Un gène connu sous le nom de Kibra joue un rôle dans la mémoire à court terme, selon de nouvelles recherches de l'Institut de recherche en génomique translationnelle et de l'Université de Zurich, en Suisse. Les chercheurs ont testé la mémoire à court terme chez 351 jeunes adultes suisses, puis ont effectué une analyse de l'ensemble du génome de leur ADN pour identifier les variantes génétiques corrélées aux performances de la mémoire. Ceux qui avaient une meilleure mémoire à court terme portaient une version du gène connue sous le nom d'allèle T. Selon des études d'imagerie cérébrale, les personnes sans le gène de l'allèle T avaient plus d'activité dans les zones cérébrales impliquées dans la mémoire, suggérant qu'elles devaient travailler plus dur sur les tests de mémoire. Bien que les scientifiques ne connaissent pas encore la fonction exacte du gène, il pourrait être impliqué dans la plasticité synaptique, une forme d'apprentissage cellulaire. Les chercheurs disent qu'ils prévoient d'utiliser les résultats pour développer de nouveaux traitements pour les troubles cognitifs, tels que la maladie d'Alzheimer. Lire le communiqué de presse ici ou le connexe La science papier ici (abonnement requis).

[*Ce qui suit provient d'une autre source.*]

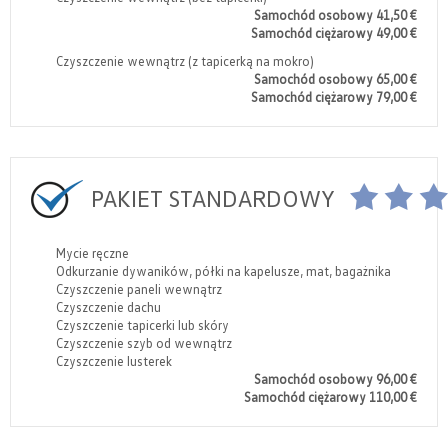
Samochód osobowy 41,50 €
Samochód ciężarowy 49,00 €
Czyszczenie wewnątrz (z tapicerką na mokro)
Samochód osobowy 65,00 €
Samochód ciężarowy 79,00 €
PAKIET STANDARDOWY
Mycie ręczne
Odkurzanie dywaników, półki na kapelusze, mat, bagażnika
Czyszczenie paneli wewnątrz
Czyszczenie dachu
Czyszczenie tapicerki lub skóry
Czyszczenie szyb od wewnątrz
Czyszczenie lusterek
Samochód osobowy 96,00 €
Samochód ciężarowy 110,00 €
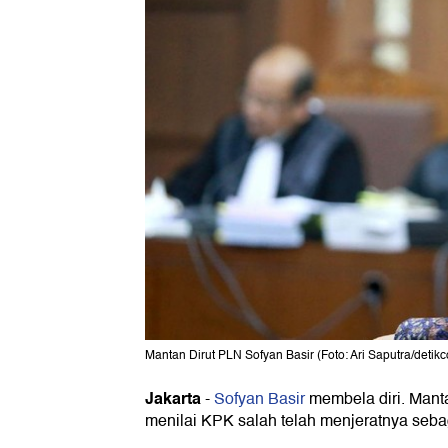
Mantan Dirut PLN Sofyan Basir (Foto: Ari Saputra/detik
Jakarta
-
Sofyan Basir
membela diri. Mant
menilai KPK salah telah menjeratnya seba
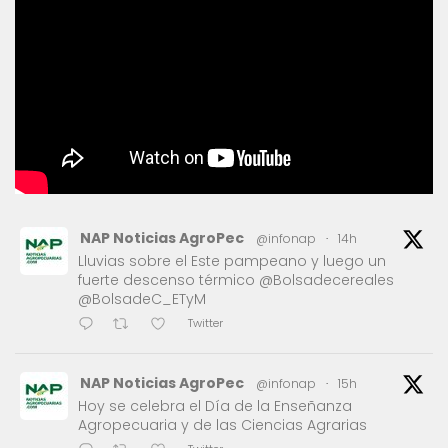
NAP Noticias AgroPec
@infonap
·
14h
Lluvias sobre el Este pampeano y luego un
fuerte descenso térmico @Bolsadecereales
@BolsadeC_ETyM
Twitter
NAP Noticias AgroPec
@infonap
·
15h
Hoy se celebra el Día de la Enseñanza
Agropecuaria y de las Ciencias Agrarias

L'étude est la première publiée à l'aide de la puce 500K Affymetrix, qui peut rechercher 500 000 variations génétiques en une seule expérience, réduisant considérablement le temps nécessaire aux scientifiques pour identifier les gènes liés à différentes maladies ou à d'autres caractéristiques. Des études utilisant la puce pour examiner la racine génétique de l'autisme, de la maladie d'Alzheimer et de l'obésité sont déjà en cours. (Voir Une recherche massive des gènes de l'autisme commence.)